Continue the passage on beef tartare after its final sentence.

• [READING PASSAGE]:
>>>>
As surprisingly as this may sound, finely chopped up raw beef mixed with minced onions, capers, parsley, hot sauce, Worcestershire sauce, Dijon Mustard, Ketchup, Olive oil and 1 Egg Yolk can make an amazing meal. Best served with a side of fries and salad, this dish has become a staple in cafe's, brasseries and restaurants all over Paris.
I made this dish with a slice of Fillet Mignon bought from a butcher a few meters from my apartment. And if you are planning to make this yourself, be sure to use meat from a butcher you can trust. If you don't have a butcher, I suggest you buy meat from a source that is reputable and clean.
To prepare the beef, slice it into thin strips then into small cubes and chop up roughly. I have tried fancier restaurants where they serve beef tartare in small cubes and this does look more appetizing. The french counterparts serve their tartare ground up like a raw burger patty. It may not look as appetizing but is sure tastes just as good. And remember that chopped up meat spoils the fastest since more surface area is exposed to air and bacteria. Always work in a bowl over ice and keep your meat cold!
<<<<
• [THE DATA]:
>>>>
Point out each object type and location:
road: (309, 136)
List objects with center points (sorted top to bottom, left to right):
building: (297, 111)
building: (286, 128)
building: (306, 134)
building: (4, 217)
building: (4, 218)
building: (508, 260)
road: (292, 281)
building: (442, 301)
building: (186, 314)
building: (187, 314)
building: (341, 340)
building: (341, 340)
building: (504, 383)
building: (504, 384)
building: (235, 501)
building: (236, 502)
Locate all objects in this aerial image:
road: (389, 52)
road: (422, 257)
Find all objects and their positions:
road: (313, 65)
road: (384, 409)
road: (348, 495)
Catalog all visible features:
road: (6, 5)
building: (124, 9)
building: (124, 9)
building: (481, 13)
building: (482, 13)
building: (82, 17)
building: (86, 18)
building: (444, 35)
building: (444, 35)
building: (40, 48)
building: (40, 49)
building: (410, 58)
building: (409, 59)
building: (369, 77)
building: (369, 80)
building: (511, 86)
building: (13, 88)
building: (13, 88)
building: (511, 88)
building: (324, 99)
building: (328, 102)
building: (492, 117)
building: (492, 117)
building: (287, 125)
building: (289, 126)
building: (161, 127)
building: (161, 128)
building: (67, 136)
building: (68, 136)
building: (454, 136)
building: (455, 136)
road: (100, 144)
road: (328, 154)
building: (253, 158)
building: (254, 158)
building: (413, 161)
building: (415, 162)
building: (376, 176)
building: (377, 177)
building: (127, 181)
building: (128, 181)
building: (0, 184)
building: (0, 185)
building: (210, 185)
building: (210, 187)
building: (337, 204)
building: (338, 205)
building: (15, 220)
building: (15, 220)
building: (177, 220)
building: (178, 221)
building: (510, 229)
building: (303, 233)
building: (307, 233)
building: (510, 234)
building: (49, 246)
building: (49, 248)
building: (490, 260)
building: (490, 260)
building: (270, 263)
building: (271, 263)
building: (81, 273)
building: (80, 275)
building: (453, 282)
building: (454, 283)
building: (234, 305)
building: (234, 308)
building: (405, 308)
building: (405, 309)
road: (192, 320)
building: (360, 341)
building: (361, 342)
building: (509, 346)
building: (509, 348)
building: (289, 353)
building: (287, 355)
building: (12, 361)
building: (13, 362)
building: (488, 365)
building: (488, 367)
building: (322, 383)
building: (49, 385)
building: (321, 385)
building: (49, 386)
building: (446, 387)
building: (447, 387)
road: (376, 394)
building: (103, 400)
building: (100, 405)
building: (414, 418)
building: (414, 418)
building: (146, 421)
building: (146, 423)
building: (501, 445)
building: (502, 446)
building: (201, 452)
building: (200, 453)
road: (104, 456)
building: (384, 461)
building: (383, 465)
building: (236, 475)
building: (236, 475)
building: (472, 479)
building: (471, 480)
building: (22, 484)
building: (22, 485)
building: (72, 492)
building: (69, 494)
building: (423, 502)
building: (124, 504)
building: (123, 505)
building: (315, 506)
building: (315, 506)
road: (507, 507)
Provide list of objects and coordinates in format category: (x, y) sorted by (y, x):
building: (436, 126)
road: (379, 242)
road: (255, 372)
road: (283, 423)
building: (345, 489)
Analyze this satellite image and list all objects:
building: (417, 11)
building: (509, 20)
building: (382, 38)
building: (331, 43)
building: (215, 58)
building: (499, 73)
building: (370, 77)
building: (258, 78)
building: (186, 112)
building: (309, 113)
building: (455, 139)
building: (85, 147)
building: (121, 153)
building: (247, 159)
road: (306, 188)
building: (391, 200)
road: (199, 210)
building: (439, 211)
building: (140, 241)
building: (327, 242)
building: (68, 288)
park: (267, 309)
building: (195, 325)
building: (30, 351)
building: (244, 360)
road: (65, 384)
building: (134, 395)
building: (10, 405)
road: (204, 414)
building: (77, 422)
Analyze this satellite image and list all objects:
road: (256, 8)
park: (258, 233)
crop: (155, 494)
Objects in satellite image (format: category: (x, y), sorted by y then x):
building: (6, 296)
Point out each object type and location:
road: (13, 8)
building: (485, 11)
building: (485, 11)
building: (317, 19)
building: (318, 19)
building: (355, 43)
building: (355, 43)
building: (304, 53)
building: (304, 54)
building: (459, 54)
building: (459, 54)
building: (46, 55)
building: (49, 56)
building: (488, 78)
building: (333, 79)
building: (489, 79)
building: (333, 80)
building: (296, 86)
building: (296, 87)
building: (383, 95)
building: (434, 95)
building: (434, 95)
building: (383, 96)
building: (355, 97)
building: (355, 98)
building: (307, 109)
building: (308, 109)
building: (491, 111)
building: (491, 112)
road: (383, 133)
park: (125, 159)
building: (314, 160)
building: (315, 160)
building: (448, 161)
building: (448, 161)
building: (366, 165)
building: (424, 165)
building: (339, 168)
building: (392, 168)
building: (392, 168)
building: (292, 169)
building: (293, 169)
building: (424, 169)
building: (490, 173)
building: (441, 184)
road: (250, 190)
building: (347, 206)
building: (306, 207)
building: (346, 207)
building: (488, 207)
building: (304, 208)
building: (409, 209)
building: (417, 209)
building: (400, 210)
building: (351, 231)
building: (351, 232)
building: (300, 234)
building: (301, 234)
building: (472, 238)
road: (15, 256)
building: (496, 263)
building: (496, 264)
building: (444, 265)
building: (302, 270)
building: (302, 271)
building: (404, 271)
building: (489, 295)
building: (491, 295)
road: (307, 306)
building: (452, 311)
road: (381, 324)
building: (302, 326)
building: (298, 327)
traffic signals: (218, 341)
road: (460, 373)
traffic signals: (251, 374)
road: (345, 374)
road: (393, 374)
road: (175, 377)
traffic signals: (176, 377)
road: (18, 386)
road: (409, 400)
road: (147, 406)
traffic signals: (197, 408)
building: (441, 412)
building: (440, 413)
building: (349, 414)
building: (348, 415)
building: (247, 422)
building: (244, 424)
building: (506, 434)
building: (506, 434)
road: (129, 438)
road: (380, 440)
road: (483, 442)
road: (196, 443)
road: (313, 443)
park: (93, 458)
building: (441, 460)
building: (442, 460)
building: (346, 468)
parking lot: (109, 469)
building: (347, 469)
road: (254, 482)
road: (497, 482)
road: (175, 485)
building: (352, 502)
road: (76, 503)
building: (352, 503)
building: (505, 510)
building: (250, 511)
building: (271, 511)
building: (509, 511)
<<<<
• [TASK ANSWER]:
And for the other ingredients, the quantities all depend on how you want your tartare to taste. I added more Tabasco sauce since i like mine a bit spicier. I also added some mayonnaise to make it creamier and richer in texture. However you want it, be sure to enjoy while doing it and remember that good hygiene while preparing this dish is very important!